Source passage:
#####
Delicious Foods Cover Image
$26.00
ISBN: 9780316284943
Availability: Hard to Find
Published: Little Brown and Company - March 17th, 2015

#5

French fries, chicken parmesan, nachos: everyone knows these foods are delicious—but what happens when you smash them between the pages of a book? This is the question conceptual artist Hannaham seeks to answer in his innovative coffee table tome, DELICIOUS FOODS. Hannaham started simply: with 1,000 books full of blank pages. Then between each of those pages, he smashed (by hand, mind you, into every single book—no phony reproductions here!) some of America’s favorite foods—in some instances (like with various hamburgers) even going so far as to sit on the book for hours to make sure the food was perfectly smashed. The result is an anarchic and beautiful look at what we put into our body from the analytic perspective of everything being smashed real good. Buy the book early, and some of the foods might still be edible; but if you wait, the book becomes a survey of smells, as time takes over and begins to rot the various meats. (Each book also comes with a complimentary can of ant spray so you can keep those feisty buggers away from your bookshelf.) And make sure you check out the accompanying YouTube videos of Hannaham actually making each book. My favorite clip? The one in which he sets scoops of ice cream between the open pages, then looks saucily into the camera before saying, “Bet you wanna see me smash this, huh?”
#####
Copy out the whole Delicious Foods listing word for word, from the top line to the last. The lines after this point have nothing to do with the Delicious Foods listing.

Dataset excerpts:
#####
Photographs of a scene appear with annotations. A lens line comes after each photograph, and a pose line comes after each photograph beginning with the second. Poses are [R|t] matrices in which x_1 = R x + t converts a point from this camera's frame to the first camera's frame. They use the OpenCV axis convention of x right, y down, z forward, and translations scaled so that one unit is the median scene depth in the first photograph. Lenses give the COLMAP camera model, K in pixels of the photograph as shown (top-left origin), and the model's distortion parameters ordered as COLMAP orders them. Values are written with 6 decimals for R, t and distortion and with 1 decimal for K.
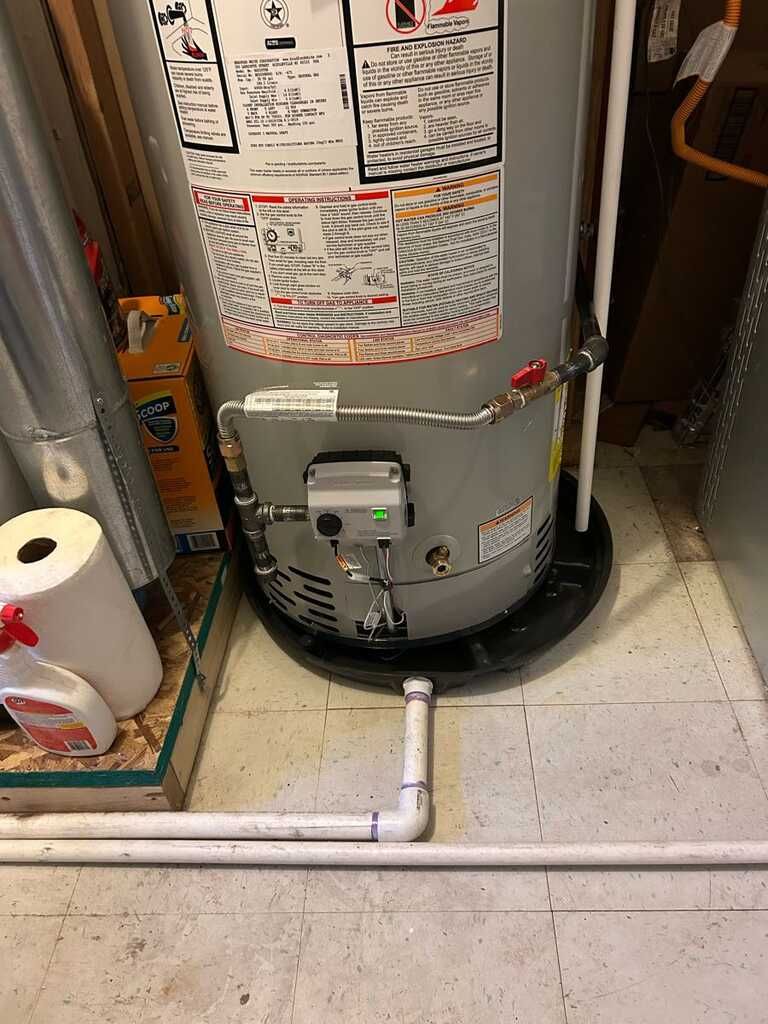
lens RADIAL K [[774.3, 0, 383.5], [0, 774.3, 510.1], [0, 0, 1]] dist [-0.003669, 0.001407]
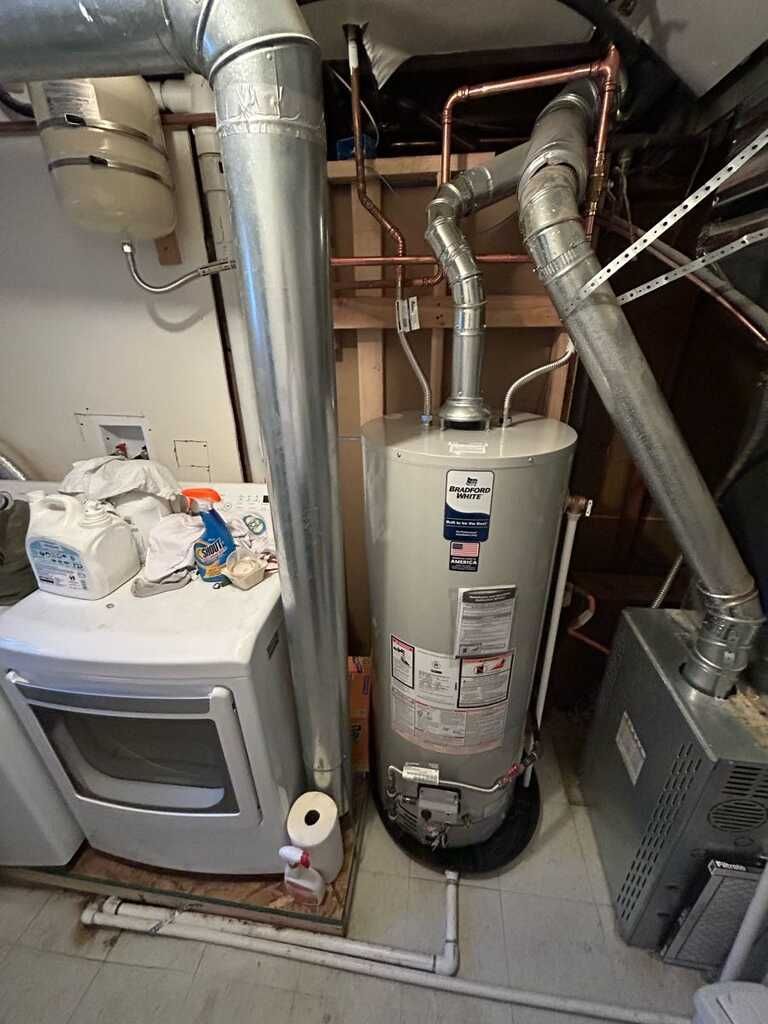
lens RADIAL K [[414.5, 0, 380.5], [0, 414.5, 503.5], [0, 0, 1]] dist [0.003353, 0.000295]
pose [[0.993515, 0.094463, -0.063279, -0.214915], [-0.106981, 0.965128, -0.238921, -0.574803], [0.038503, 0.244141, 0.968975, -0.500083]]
#####
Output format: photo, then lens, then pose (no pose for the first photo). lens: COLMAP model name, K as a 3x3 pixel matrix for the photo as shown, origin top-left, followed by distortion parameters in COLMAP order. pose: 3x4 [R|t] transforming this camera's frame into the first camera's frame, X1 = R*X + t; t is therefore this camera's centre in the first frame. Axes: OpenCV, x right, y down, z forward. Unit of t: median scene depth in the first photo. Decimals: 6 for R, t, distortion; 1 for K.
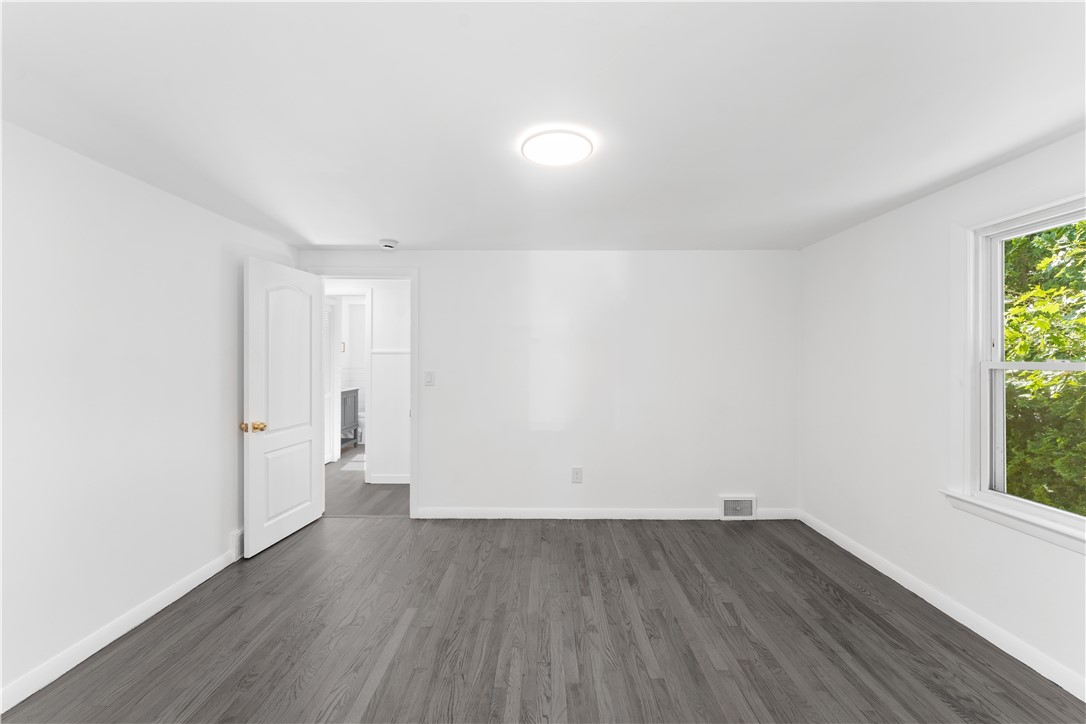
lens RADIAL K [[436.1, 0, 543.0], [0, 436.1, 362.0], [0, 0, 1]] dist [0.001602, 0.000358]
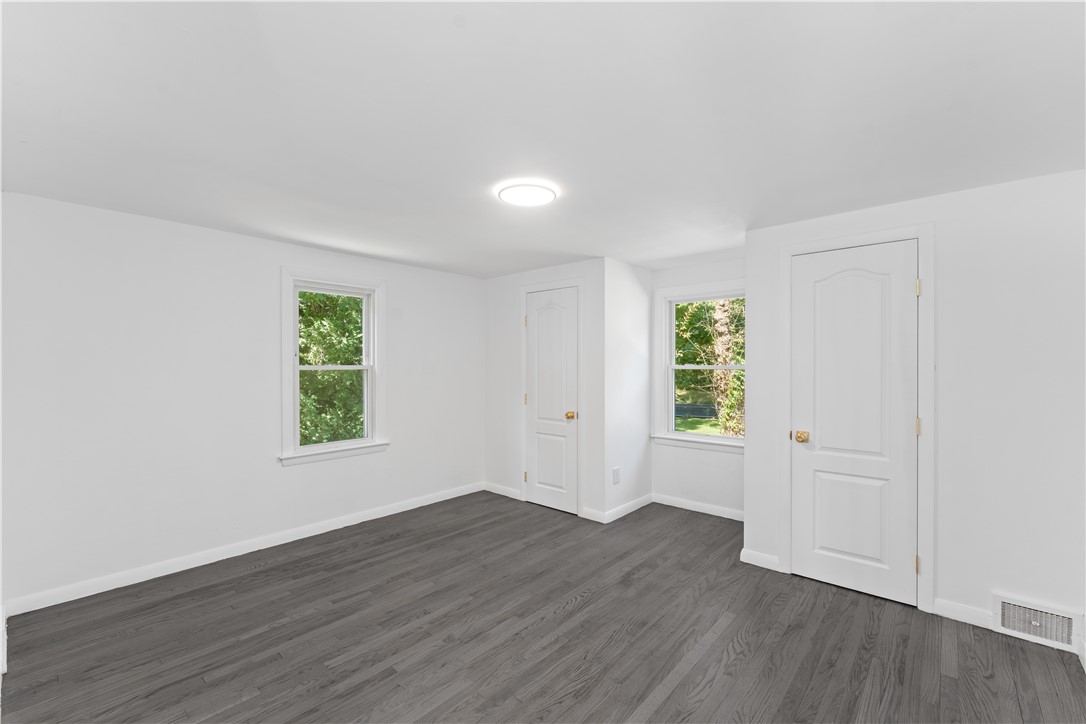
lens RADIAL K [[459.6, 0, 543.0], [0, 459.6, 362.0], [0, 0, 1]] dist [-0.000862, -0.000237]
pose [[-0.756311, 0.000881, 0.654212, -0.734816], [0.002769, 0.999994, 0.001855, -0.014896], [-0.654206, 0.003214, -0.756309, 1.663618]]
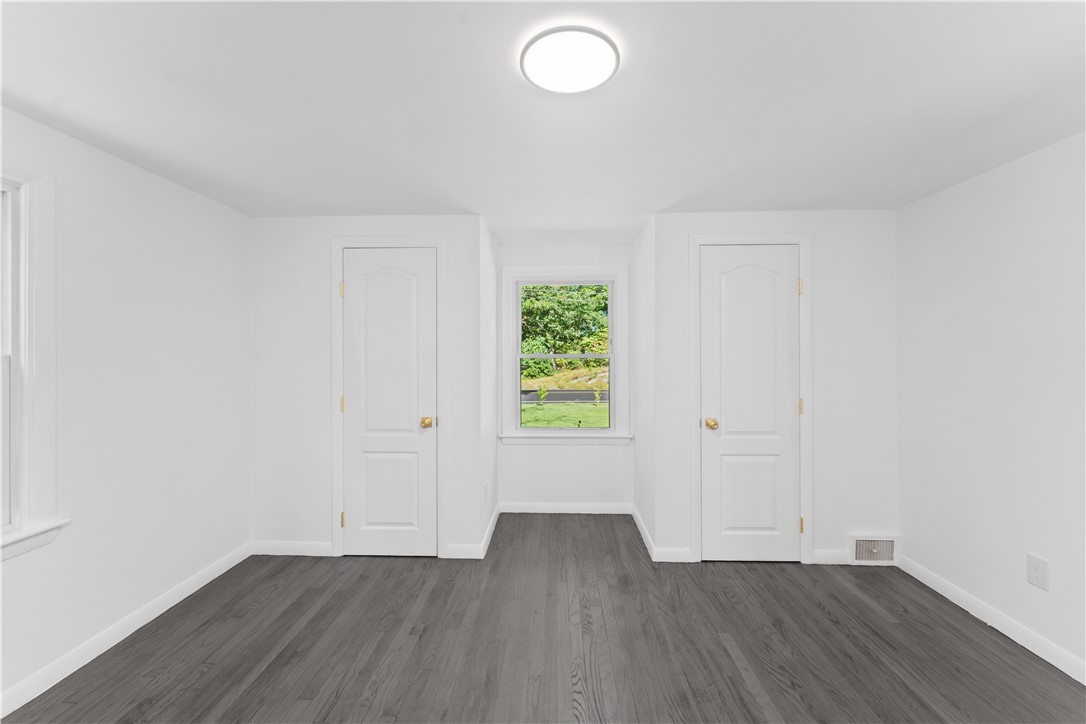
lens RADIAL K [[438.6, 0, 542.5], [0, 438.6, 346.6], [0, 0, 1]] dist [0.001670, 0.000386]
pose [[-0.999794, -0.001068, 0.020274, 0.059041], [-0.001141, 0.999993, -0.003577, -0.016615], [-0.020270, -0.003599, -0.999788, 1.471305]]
#####
Completed exercise:
Delicious Foods Cover Image
$26.00
ISBN: 9780316284943
Availability: Hard to Find
Published: Little Brown and Company - March 17th, 2015

#5

French fries, chicken parmesan, nachos: everyone knows these foods are delicious—but what happens when you smash them between the pages of a book? This is the question conceptual artist Hannaham seeks to answer in his innovative coffee table tome, DELICIOUS FOODS. Hannaham started simply: with 1,000 books full of blank pages. Then between each of those pages, he smashed (by hand, mind you, into every single book—no phony reproductions here!) some of America’s favorite foods—in some instances (like with various hamburgers) even going so far as to sit on the book for hours to make sure the food was perfectly smashed. The result is an anarchic and beautiful look at what we put into our body from the analytic perspective of everything being smashed real good. Buy the book early, and some of the foods might still be edible; but if you wait, the book becomes a survey of smells, as time takes over and begins to rot the various meats. (Each book also comes with a complimentary can of ant spray so you can keep those feisty buggers away from your bookshelf.) And make sure you check out the accompanying YouTube videos of Hannaham actually making each book. My favorite clip? The one in which he sets scoops of ice cream between the open pages, then looks saucily into the camera before saying, “Bet you wanna see me smash this, huh?”